Dana empezó a llorar.

– No hubo autopsia.

– ¿Qué? -Gideon parpadeó, asombrado-. ¿Por qué? ¿Acaso iba contra las creencias religiosas de la familia?

– No. Al parecer, las pruebas contra mí eran concluyentes, de modo que el juez de instrucción decidió que no era necesario hacer la autopsia. Además, mis padres no soportaban la idea de que… de que abrieran el cuerpo de Amy. Y yo tampoco.

Cielo santo. Si Gideon hubiera estado a cargo de la investigación de aquel caso, habría insistido en que el departamento de policía pagara la autopsia.

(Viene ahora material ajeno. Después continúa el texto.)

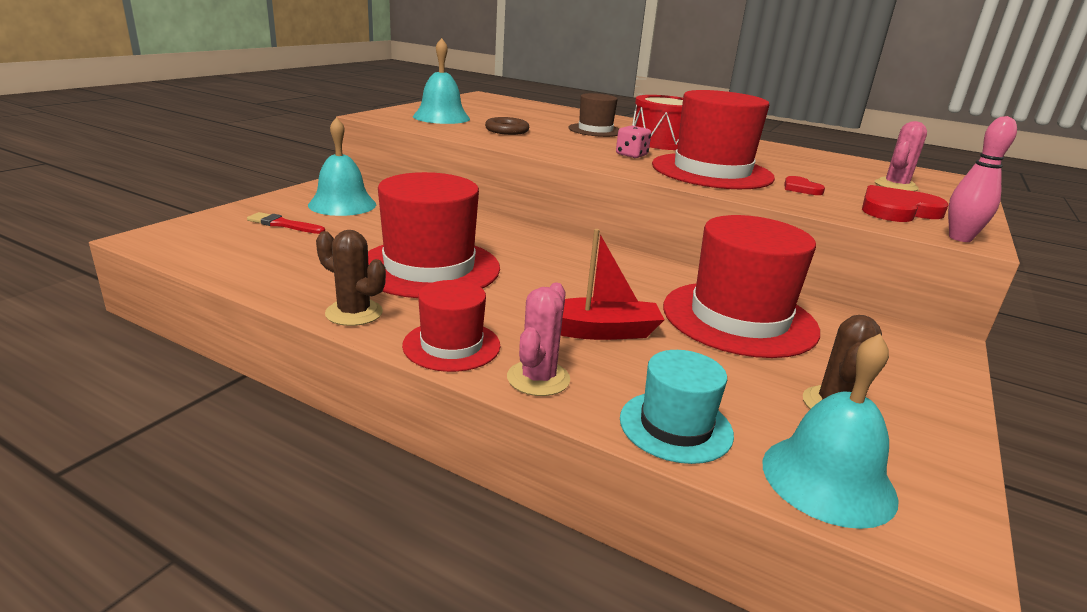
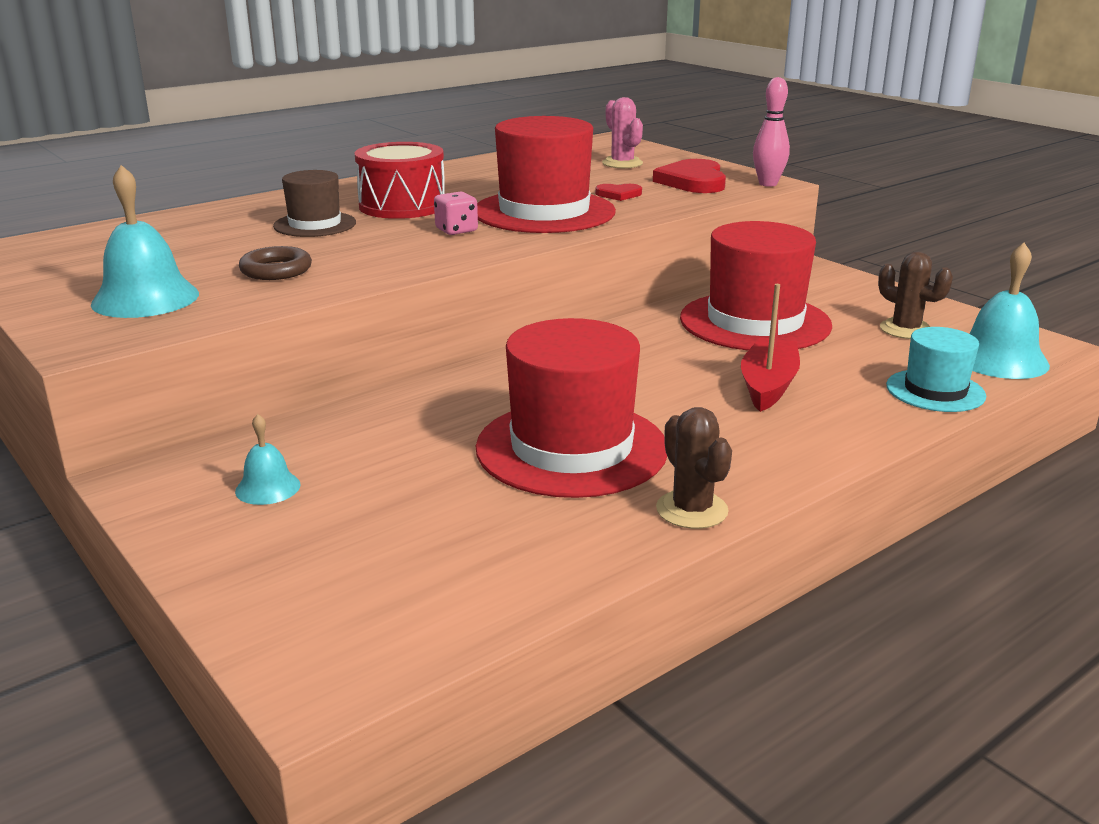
camera: 65 degrees left, 0 degrees up
(283, 224) = (333, 546): red brush -> none
(342, 204) = (268, 487): turquoise bell -> turquoise bell, size x0.54
(354, 313) = (692, 510): brown cactus -> brown cactus turned 75 degrees counterclockwise
(451, 345) = (785, 462): red hat -> none
(538, 378) = (857, 430): pink cactus -> none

– Siento hacerte revivir aquella noche, Dana, pero es esencial si voy a investigar tu caso.

Notó que ella contenía el aliento.

– Entonces, ¿cree usted que yo no maté a mi hermana?

Gideon tenía la corazonada de que era inocente, pero debía ser cruel si quería llegar a alguna parte.

– Sí, pero también creo que tu historia es en parte falsa.

– ¿Qué quiere decir? -exclamó ella.

– Exactamente lo que he dicho -se levantó-. Cuando estés lista para contar toda la verdad, házmelo saber a través de Heidi.